╔══
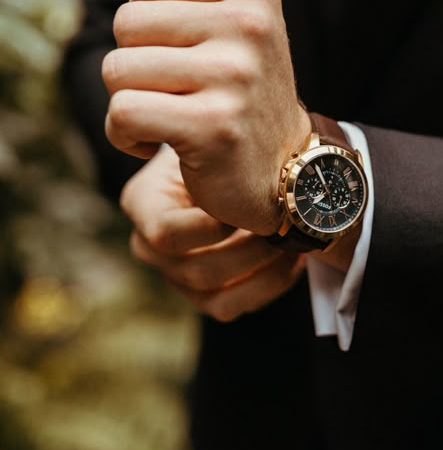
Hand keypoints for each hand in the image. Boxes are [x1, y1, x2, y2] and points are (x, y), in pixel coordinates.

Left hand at [103, 0, 310, 235]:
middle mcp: (251, 27)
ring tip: (168, 119)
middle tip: (175, 95)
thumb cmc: (241, 93)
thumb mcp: (220, 28)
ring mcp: (236, 76)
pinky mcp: (214, 127)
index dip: (147, 28)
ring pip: (117, 70)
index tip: (183, 58)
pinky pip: (123, 113)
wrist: (284, 172)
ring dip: (128, 103)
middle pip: (126, 24)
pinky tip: (156, 145)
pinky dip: (125, 136)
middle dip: (135, 66)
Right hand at [120, 147, 305, 320]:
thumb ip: (211, 152)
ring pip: (215, 298)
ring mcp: (172, 273)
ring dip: (263, 272)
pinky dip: (267, 286)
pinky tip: (291, 260)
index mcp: (142, 203)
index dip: (213, 227)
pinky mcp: (198, 293)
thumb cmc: (222, 149)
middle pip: (196, 270)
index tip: (249, 209)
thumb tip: (232, 163)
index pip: (166, 233)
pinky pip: (230, 307)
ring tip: (292, 245)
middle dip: (250, 252)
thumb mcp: (208, 142)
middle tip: (283, 229)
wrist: (231, 163)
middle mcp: (148, 244)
╚══
WHAT THE TASK REQUIRES:
Only the pictures are to be left out; write out all the other data exactly.

EXERCISE RESULT:
Hand keypoints for each hand in the image. Boxes are [x1, y1, x2, y2] and points are (x, y), in pixel coordinates.

Left hand at [103, 0, 310, 235]:
middle mcp: (251, 27)
ring tip: (168, 119)
middle tip: (175, 95)
thumb cmc: (241, 93)
thumb mcp: (220, 28)
ring mcp: (236, 76)
pinky mcp: (214, 127)
index dip: (147, 28)
ring pip: (117, 70)
index tip: (183, 58)
pinky pip: (123, 113)
wrist: (284, 172)
ring dip: (128, 103)
middle pip: (126, 24)
pinky tip: (156, 145)
pinky dip: (125, 136)
middle dip: (135, 66)
Right hand at [120, 147, 305, 320]:
thumb ip: (211, 152)
ring pip: (215, 298)
ring mcp: (172, 273)
ring dip: (263, 272)
pinky dip: (267, 286)
pinky tip: (291, 260)
index mcp: (142, 203)
index dip: (213, 227)
pinky mcp: (198, 293)
thumb cmc: (222, 149)
middle pip: (196, 270)
index tip: (249, 209)
thumb tip: (232, 163)
index pip: (166, 233)
pinky pip: (230, 307)
ring tip: (292, 245)
middle dip: (250, 252)
thumb mcp: (208, 142)
middle tip: (283, 229)
wrist: (231, 163)
middle mcp: (148, 244)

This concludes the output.